In order to prove their ignorance, some politicians have demanded that the corporate tax be increased because “it is not fair” that some companies in some countries pay a lower tax than others. If they were not so dim, they would understand that only people pay taxes and that the corporate tax is a tax on a particular legal form of business — corporations — that is actually paid mainly by the workers.

The corporate tax is a double tax being paid on the profits at the company level, and then the owners being taxed once again on their dividends or capital gains. High corporate tax rates incentivize businesses to move their legal homes to lower-tax jurisdictions or to recast themselves as limited liability companies, partnerships or sole proprietors, where they are taxed only once.

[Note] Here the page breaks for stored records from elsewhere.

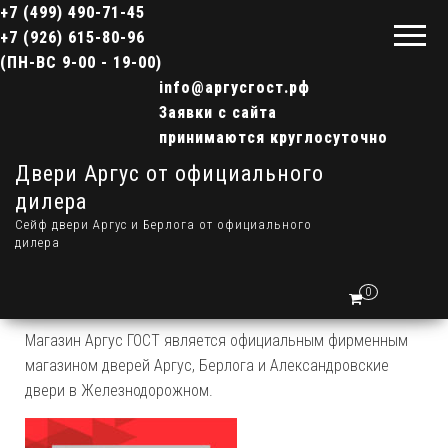
+7 (499) 490-71-45
+7 (926) 615-80-96
(ПН-ВС 9-00 - 19-00)
info@аргусгост.рф
Заявки с сайта
принимаются круглосуточно
Двери Аргус от официального
дилера
Сейф двери Аргус и Берлога от официального
дилера
0
Магазин Аргус ГОСТ является официальным фирменным
магазином дверей Аргус, Берлога и Александровские
двери в Железнодорожном.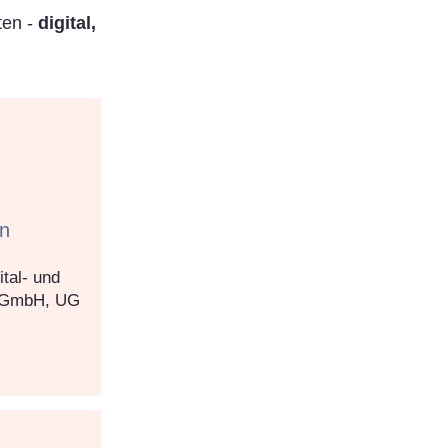
ten -
digital,
en
tal- und
 (GmbH, UG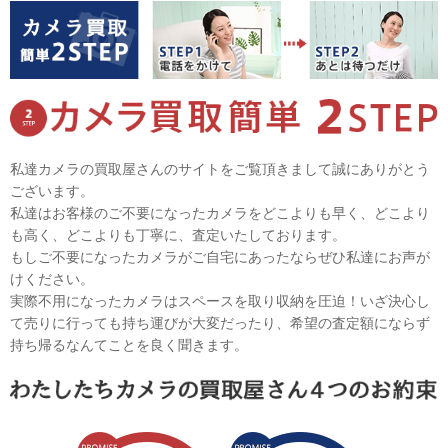
私達カメラの買取屋さんのサイトをご覧頂きまして誠にありがとう
ございます。
私達はお客様のご不要になったカメラをどこよりも早く、どこより
も高く、どこよりも丁寧に、査定いたしております。
もしご不要になったカメラがご自宅にあったならぜひ私達にお声が
けください。
実際不用になったカメラはスペースを取り収納を圧迫！いざ決心し
て売りに行っても持ち運びが大変だったり、希望の査定額にならず
持ち帰るなんてことを良く聞きます。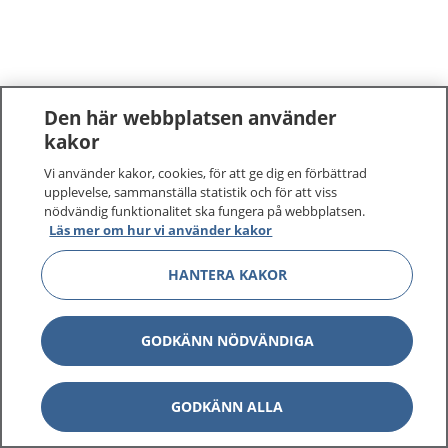
Den här webbplatsen använder
kakor
Vi använder kakor, cookies, för att ge dig en förbättrad
upplevelse, sammanställa statistik och för att viss
nödvändig funktionalitet ska fungera på webbplatsen.
Läs mer om hur vi använder kakor
HANTERA KAKOR
GODKÄNN NÖDVÄNDIGA
GODKÄNN ALLA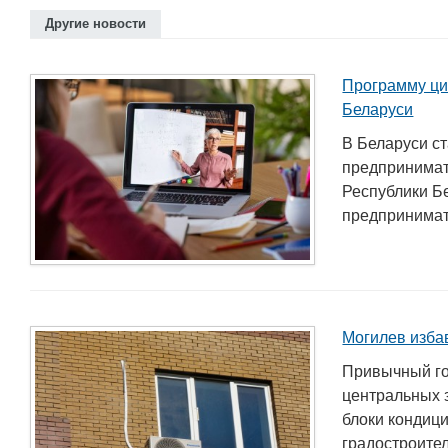
Другие новости
Программу ци
Беларуси
В Беларуси с
предпринимат
Республики Б
предпринимате
Могилев изба
Привычный го
центральных 
блоки кондиц
градостроител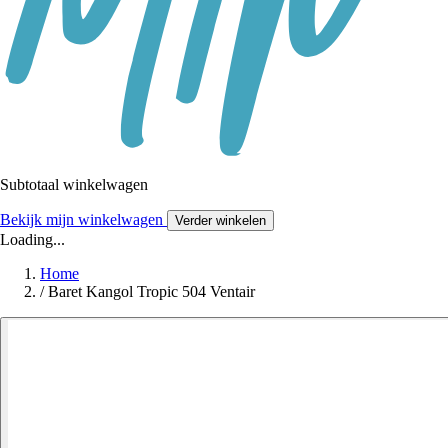
Subtotaal winkelwagen
Bekijk mijn winkelwagen
Verder winkelen
Loading...
Home
/
Baret Kangol Tropic 504 Ventair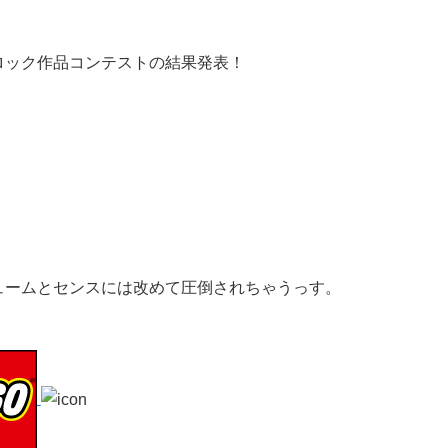
ロック作品コンテストの結果発表！
ュームとセンスには改めて圧倒されちゃうっす。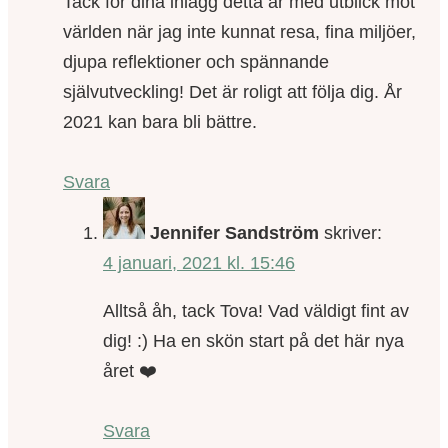
Tack för dina inlägg detta år med utblick mot
världen när jag inte kunnat resa, fina miljöer,
djupa reflektioner och spännande
självutveckling! Det är roligt att följa dig. År
2021 kan bara bli bättre.
Svara
Jennifer Sandström
skriver:
4 januari, 2021 kl. 15:46
Alltså åh, tack Tova! Vad väldigt fint av
dig! :) Ha en skön start på det här nya
året ❤️
Svara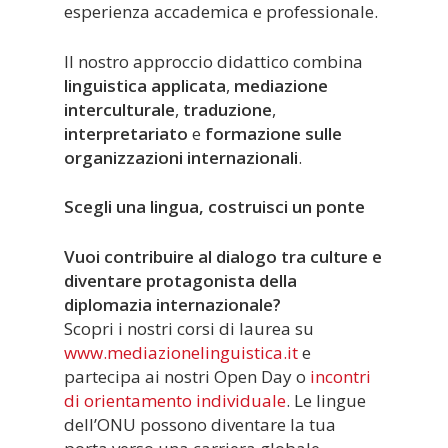
esperienza accademica e professionale.
Il nostro approccio didattico combina
linguistica applicata
,
mediazione
interculturale
,
traduzione
,
interpretariato
e
formazione sulle
organizzazioni internazionali
.
Scegli una lingua, costruisci un ponte
Vuoi contribuire al dialogo tra culture e
diventare protagonista della
diplomazia internazionale?
Scopri i nostri corsi di laurea su
www.mediazionelinguistica.it
e
partecipa ai nostri Open Day o
incontri
di orientamento individuale
. Le lingue
dell’ONU possono diventare la tua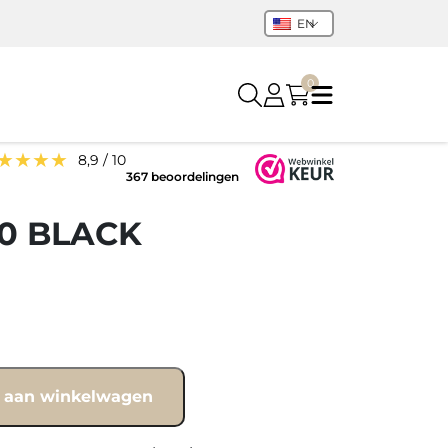
EN
0
★★★★
8,9 / 10
367 beoordelingen
.0 BLACK
 aan winkelwagen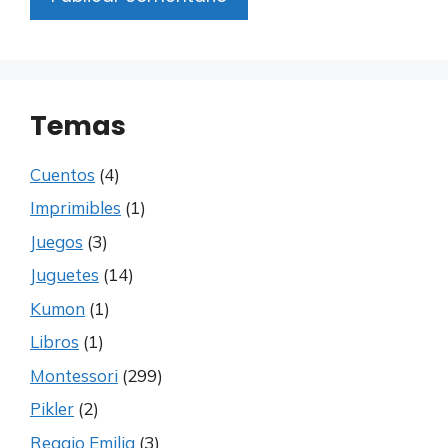
Temas
Cuentos
(4)
Imprimibles
(1)
Juegos
(3)
Juguetes
(14)
Kumon
(1)
Libros
(1)
Montessori
(299)
Pikler
(2)
Reggio Emilia
(3)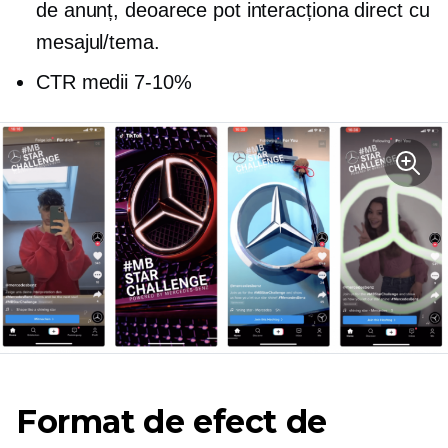
de anunț, deoarece pot interacționa direct cu
mesajul/tema.
CTR medii
7-10%
Format de efect de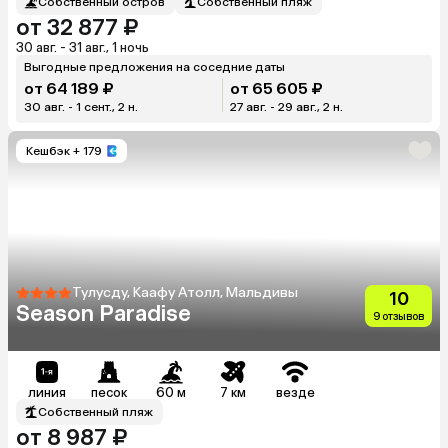
Собственный остров
Собственный пляж
от 32 877 ₽
30 авг. - 31 авг., 1 ночь
Выгодные предложения на соседние даты
от 64 189 ₽
от 65 605 ₽
30 авг. - 1 сент., 2 н.
27 авг. - 29 авг., 2 н.
Кешбэк
+ 179
Тулусду, Каафу Атолл, Мальдивы
10
Season Paradise
9 отзывов
линия
песок
60 м
7 км
везде
Собственный пляж
от 8 987 ₽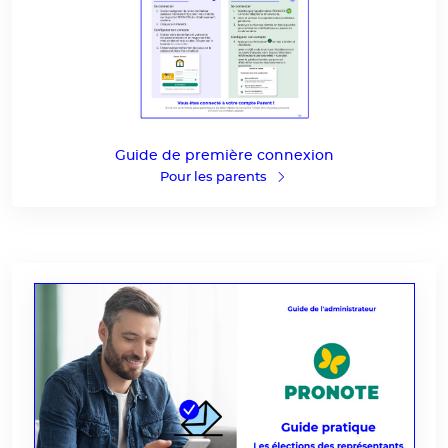
Guide de première connexion
Pour les parents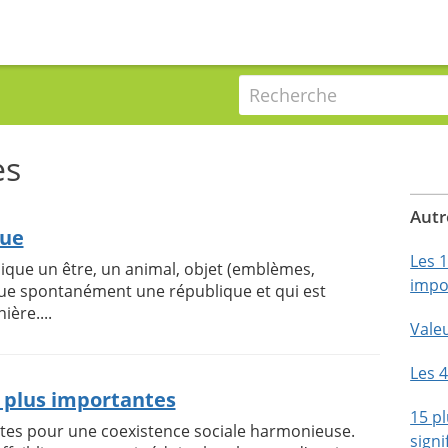
Recherche
es
Autr
que
Les 
ique un être, un animal, objet (emblèmes,
impo
que spontanément une république et qui est
ière....
Vale
Les 
s plus importantes
15 pl
tes pour une coexistence sociale harmonieuse.
signi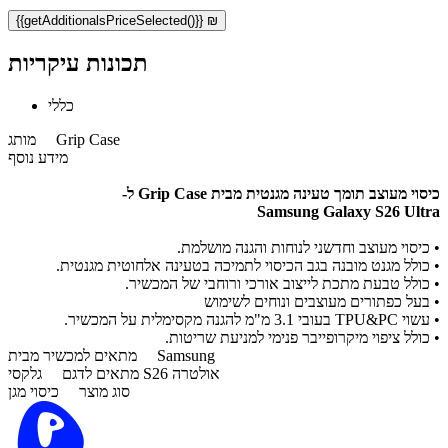
{{getAdditionalsPriceSelected()}} ₪
תכונות עיקריות
כללי
Grip Case
מותג
מידע נוסף
כיסוי מעוצב תומך טעינה מגנטית מבית Grip Case ל-
​
Samsung Galaxy S26 Ultra
•
כיסוי מעוצב וחדשני לנוחות והגנה מושלמת.
•
כולל מגנט מובנה בגב הכיסוי לתמיכה בטעינה אלחוטית מגנטית.
•
כולל טבעת מתכת לייצוב אורכי ורוחבי של המכשיר.
•
בעל כפתורים מעוצבים ונוחים לשימוש
•
עשוי TPU&PC בעובי 3.1 מ"מ להגנה מקסימלית על המכשיר.
•
כולל ציפוי מיקרופייבר פנימי למניעת שריטות.
Samsung
מתאים למכשיר מבית
גלקסי S26 אולטרה
מתאים לדגם
סוג מוצר
כיסוי מגן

Pre-2016, the U.S. ended up with the highest corporate tax rate among the major industrialized companies. The U.S. burden was approximately three times Ireland’s, so you may recall there was much in the press about the many American companies that were being domiciled in Ireland for tax reasons. The Trump tax rate cuts in 2018 re-established U.S. tax competitiveness, and many companies came back to America. The Biden administration has proposed raising the corporate tax rate, which proves they are not as smart as the Trump economic team.

So, once again, the U.S. will have the highest business taxes in the world (when state and local taxes are included). Janet Yellen, the new secretary of the Treasury and former head of the Federal Reserve, wanting to prove that she is not the dimmest economist in Washington, has just proposed a minimum global corporate income tax for the express purpose of discouraging U.S. companies from once again leaving the country. High business tax countries like France, Japan and Italy think it is a splendid idea. Lower business tax countries like Sweden, the U.K. and Ireland quite correctly think it is bonkers.

To briefly recap, the Biden folks think it is a good idea to not only increase one of the worst forms of taxation, but then try to get the other countries of the world to also adopt the same nutty policy. This, of course, will lead to endless pressures to increase the corporate tax rate, as tax competition is being destroyed, thereby ensuring lower wages, fewer jobs and less economic growth everywhere. Oh, how splendid.